Cardiac soluble guanylate cyclase protects against the cardiac dysfunction induced by chronic doxorubicin treatment in mice
BMC Pharmacology and Toxicology volume 16, Article number: A96 (2015)
The use of doxorubicin (DOX), a potent chemotherapeutic agent, is limited by cardiotoxicity, leading to congestive heart failure in up to 5% of DOX-treated patients. Dysfunctional cyclic guanosine 3’, 5’-monophosphate (cGMP) signaling has been implicated in various cardiovascular diseases, including cardiotoxicity associated with DOX administration. We tested the hypothesis that cGMP generated by soluble guanylate cyclase (sGC), the target for clinically available pharmacological agents that enhance cGMP levels (e.g. riociguat), protects against DOX-induced cardiomyopathy.
Methods and results
Nitric oxide (NO)-stimulated sGC enzyme activity was lower in myocardial tissue extracts from wild-type (WT) mice exposed to DOX (20 mg/kg, IP, 24h), than from vehicle-treated WT mice (20.4±2.1 vs. 25.7±1.4 pmol cGMP/mg protein/min, respectively, n=10 for both, P<0.05). To investigate whether decreased cardiac cGMP synthesis by sGC contributes to DOX-induced cardiotoxicity, we studied mice with a cardiomyocyte-specific deficiency in the α1-subunit of sGC (sGCα1-/-), obtained using a Cre-lox conditional knockout strategy. At baseline, left ventricular (LV) dimensions and function, assessed via transthoracic echocardiography (TTE), were similar in sGCα1-/- and WT mice. After 12 weeks DOX (2 mg/kg/week, IP), TTE and invasive hemodynamic measurements revealed greater LV dysfunction and dilatation in sGCα1-/- than in WT mice (Table 1).
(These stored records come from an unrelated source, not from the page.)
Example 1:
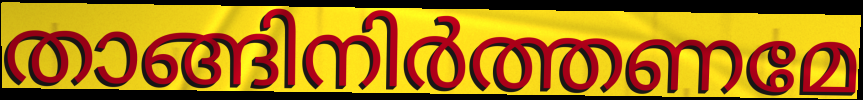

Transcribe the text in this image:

താങ്ങിനിർത്തണമേ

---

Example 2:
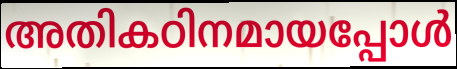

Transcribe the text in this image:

അതികഠിനമായപ്പോൾ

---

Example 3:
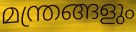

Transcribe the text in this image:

In a second mouse model, myocardial sGC activity was reduced by cardiomyocyte-specific expression of a dominant-negative sGCα1 mutant (DNsGCα1tg/+) in an inducible manner (Tet-Off). Withdrawing tetracycline from the diet resulted in a ~50% reduction of cardiac sGC activity (18.6±2.6 vs. 32.0±5.4 pmol cGMP/mg protein/min in 8 DNsGCα1tg/+and 8 WT mice, respectively, P<0.05). At baseline, LV dimensions and function were similar in DNsGCα1tg/+and WT mice. Chronic DOX treatment resulted in greater LV systolic dysfunction and dilatation in DNsGCα1tg/+ than in WT mice after 8 and 12 weeks (TTE, data not shown). Importantly, LV dysfunction observed in DNsGCα1tg/+exposed to DOX for 12 weeks could be attenuated by re-adding tetracycline to the diet [thereby suppressing expression of the dominant negative sGCα1 mutant and de-repressing endogenous sGC activity] after 8 weeks of DOX administration: fractional shortening improved significantly in DNsGCα1tg/+ mice by 16 weeks (28±1% at 8 weeks vs. 35±1% at 16 weeks, n=17 and 20, respectively, P <0.05).
Reduced myocardial sGC activity results in increased LV dysfunction and dilatation in DOX-treated mice. Pharmacological stimulation of sGC may represent a promising therapeutic approach to tackle DOX-associated cardiotoxicity.
Stefan P Janssens and Emmanuel S Buys contributed equally to this work.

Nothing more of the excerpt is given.